Depuis trente ans, une avalanche de publications ont démontré les bienfaits du sport sur la santé mentale et physique en général. À court terme, l’activité a un effet bénéfique sur le sommeil, le stress, l’anxiété. Pratiquée régulièrement, elle allonge l’espérance de vie en bonne santé et retarde l’âge d’entrée dans la dépendance.

Récemment, une équipe du National Cancer Institute de Bethesda (Etats-Unis) a mené l’enquête pendant six ans et conclut qu’une marche rapide de 75 minutes par semaine prolongerait l’espérance de vie de 1,8 ans.
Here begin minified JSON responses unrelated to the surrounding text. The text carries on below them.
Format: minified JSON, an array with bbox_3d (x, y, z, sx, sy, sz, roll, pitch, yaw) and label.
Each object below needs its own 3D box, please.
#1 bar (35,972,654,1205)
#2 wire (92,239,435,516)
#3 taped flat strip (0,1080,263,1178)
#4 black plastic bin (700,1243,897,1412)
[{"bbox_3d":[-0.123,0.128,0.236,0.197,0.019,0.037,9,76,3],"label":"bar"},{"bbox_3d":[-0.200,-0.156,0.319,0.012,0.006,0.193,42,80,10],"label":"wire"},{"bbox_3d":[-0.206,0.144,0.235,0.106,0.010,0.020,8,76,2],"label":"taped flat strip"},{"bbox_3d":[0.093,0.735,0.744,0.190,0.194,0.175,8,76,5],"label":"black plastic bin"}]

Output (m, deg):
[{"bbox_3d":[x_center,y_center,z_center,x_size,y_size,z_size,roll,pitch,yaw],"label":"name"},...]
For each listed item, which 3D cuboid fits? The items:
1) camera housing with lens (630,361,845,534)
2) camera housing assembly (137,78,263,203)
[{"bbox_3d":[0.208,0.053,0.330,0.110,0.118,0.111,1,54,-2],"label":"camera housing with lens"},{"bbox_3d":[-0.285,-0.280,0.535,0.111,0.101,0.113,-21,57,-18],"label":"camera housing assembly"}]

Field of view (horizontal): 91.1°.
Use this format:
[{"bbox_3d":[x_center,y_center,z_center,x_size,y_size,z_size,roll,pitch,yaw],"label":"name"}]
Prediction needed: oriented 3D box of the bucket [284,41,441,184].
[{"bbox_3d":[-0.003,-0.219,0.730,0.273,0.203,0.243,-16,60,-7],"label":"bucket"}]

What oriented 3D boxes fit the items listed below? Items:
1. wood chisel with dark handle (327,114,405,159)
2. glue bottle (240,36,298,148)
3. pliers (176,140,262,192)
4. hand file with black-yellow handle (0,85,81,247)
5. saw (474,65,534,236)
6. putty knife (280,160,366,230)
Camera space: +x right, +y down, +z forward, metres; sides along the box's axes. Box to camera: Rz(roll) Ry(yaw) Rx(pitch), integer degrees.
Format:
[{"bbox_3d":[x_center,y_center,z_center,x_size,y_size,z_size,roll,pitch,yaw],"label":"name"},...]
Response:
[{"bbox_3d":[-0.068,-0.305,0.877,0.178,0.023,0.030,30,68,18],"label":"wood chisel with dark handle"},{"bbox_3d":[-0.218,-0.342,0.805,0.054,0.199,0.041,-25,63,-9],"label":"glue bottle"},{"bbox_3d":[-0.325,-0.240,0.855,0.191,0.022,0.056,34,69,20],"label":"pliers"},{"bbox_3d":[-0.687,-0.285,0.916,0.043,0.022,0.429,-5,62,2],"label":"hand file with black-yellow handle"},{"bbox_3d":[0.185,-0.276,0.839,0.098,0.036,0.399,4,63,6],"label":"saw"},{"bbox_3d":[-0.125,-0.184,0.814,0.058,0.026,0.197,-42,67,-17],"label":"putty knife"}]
Et si on pratique cette marche pendant 150 minutes, ce serait près de 4,5 ans de gagnées.

Une autre étude de l’université de l’Iowa, publiée dans le Journal of the American College of Cardiology, montre que les personnes qui courent seulement cinq à dix minutes chaque jour peuvent réduire de manière importante les risques de maladies cardiovasculaires et de mortalité prématurée. L’espérance de vie du coureur est en moyenne de trois ans supérieure à celle d’une personne qui ne court pas, selon cette étude.

En 2012, un rapport de l’Académie de médecine proposait même du sport sur ordonnance, avec remboursement de la Sécurité sociale.

En finançant à hauteur de 150 euros une activité physique ou sportive adaptée à 10% des patients souffrant de cancer, de diabète ou d’insuffisance respiratoire chronique, la Sécu économiserait plus de 56 millions d’euros par an, estime l’Imaps, une société dédiée au sport-santé.